BlackBbook Research mentioned that there are over 180 million healthcare records stolen since 2015. That means one in 12 healthcare consumers are affected by a data breach. Though the data breaches in the healthcare industry had significantly increased, healthcare providers have not increased their IT security budgets. Perhaps it is because they don’t see any income generated from cybersecurity. Lack of funds is also a problem hence replacing vulnerable systems and devices seems close to impossible.
96% of surveyed IT professionals think that threat actors have the advantage now because medical providers are not addressing security vulnerabilities.
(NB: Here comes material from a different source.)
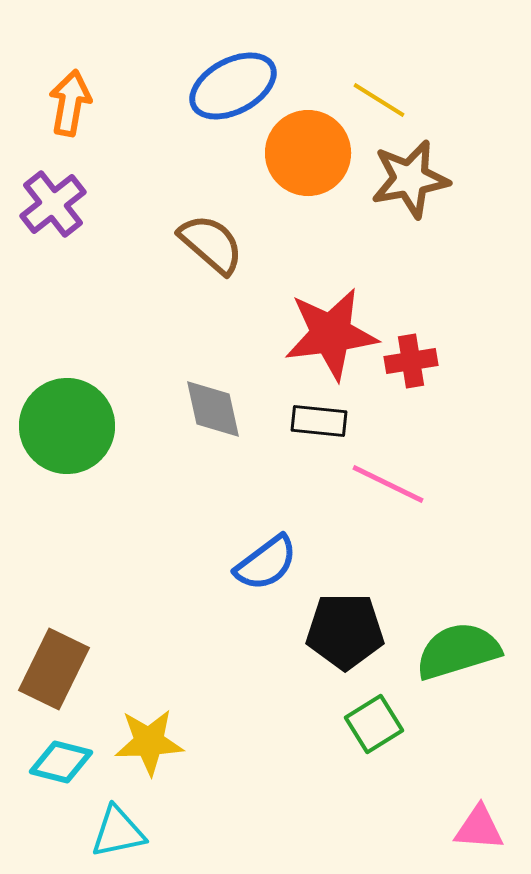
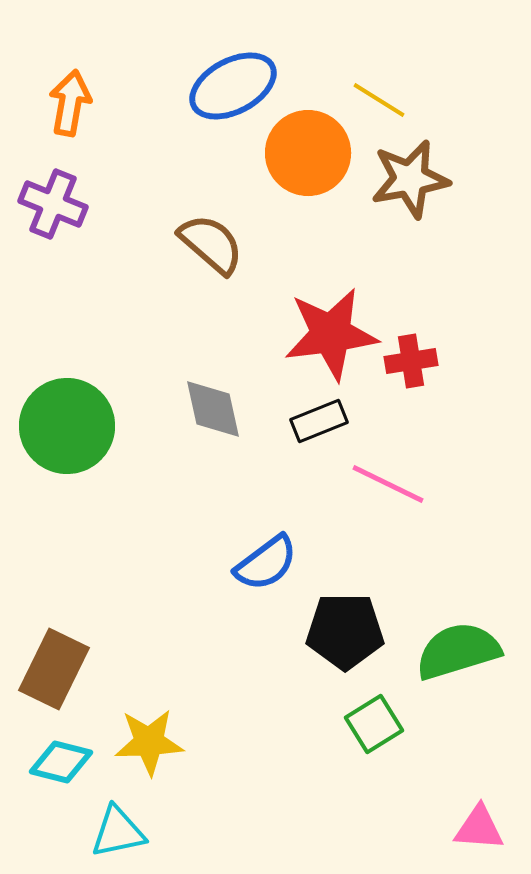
purple cross: rotated 30 degrees counterclockwise
black rectangle: rotated 28 degrees counterclockwise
Even if cybersecurity programs have advanced, very few providers (only 12% of respondents believe) will have better security posture in 2019. 23% of respondents think it will be worse.
Investments are not made in the appropriate cybersecurity solution. The research revealed that 92% of the data security products and services purchased were decided at the C-suite level and there was not enough input from the IT security team. 89% of surveyed respondents say that the cybersecurity solutions purchased were for not meant to reduce cyberthreat risks but to meet compliance requirements.
Healthcare providers now understand why having a chief information security officer (CISO) is important But the problem is finding a qualified person for the position. As an alternative, 21% of healthcare providers outsource their security service requirement or use MSPs to provide security-as-service.
It is a better for hospitals to engage the services of a cybersecurity vendor before an attack. Sad to say, 58% of hospitals only outsource security services after a breach incident. Healthcare organizations should also scan for vulnerabilities to apply a fix to weaknesses and prevent data breaches. But 32% of organizations that suffered a cyberattack did not perform a vulnerability scan.
In order to limit the harm of a cyberattack, the healthcare organization must be able to detect cyberattacks instantly and respond to the incident. Unfortunately, 29% of healthcare organizations cannot do this. Most hospitals do not have an incident response plan. 83% of surveyed healthcare organizations have not tested their incident response plan through drills, so its effectiveness is not guaranteed.
This survey and research report revealed that these factors contribute to the healthcare industry’s vulnerability to cyberattacks: insufficient funding, poor cybersecurity solution choices, reactive versus proactive cybersecurity strategy and lack of security objectives and plan. If these issues are addressed, there will most likely be less cyberattacks and breaches.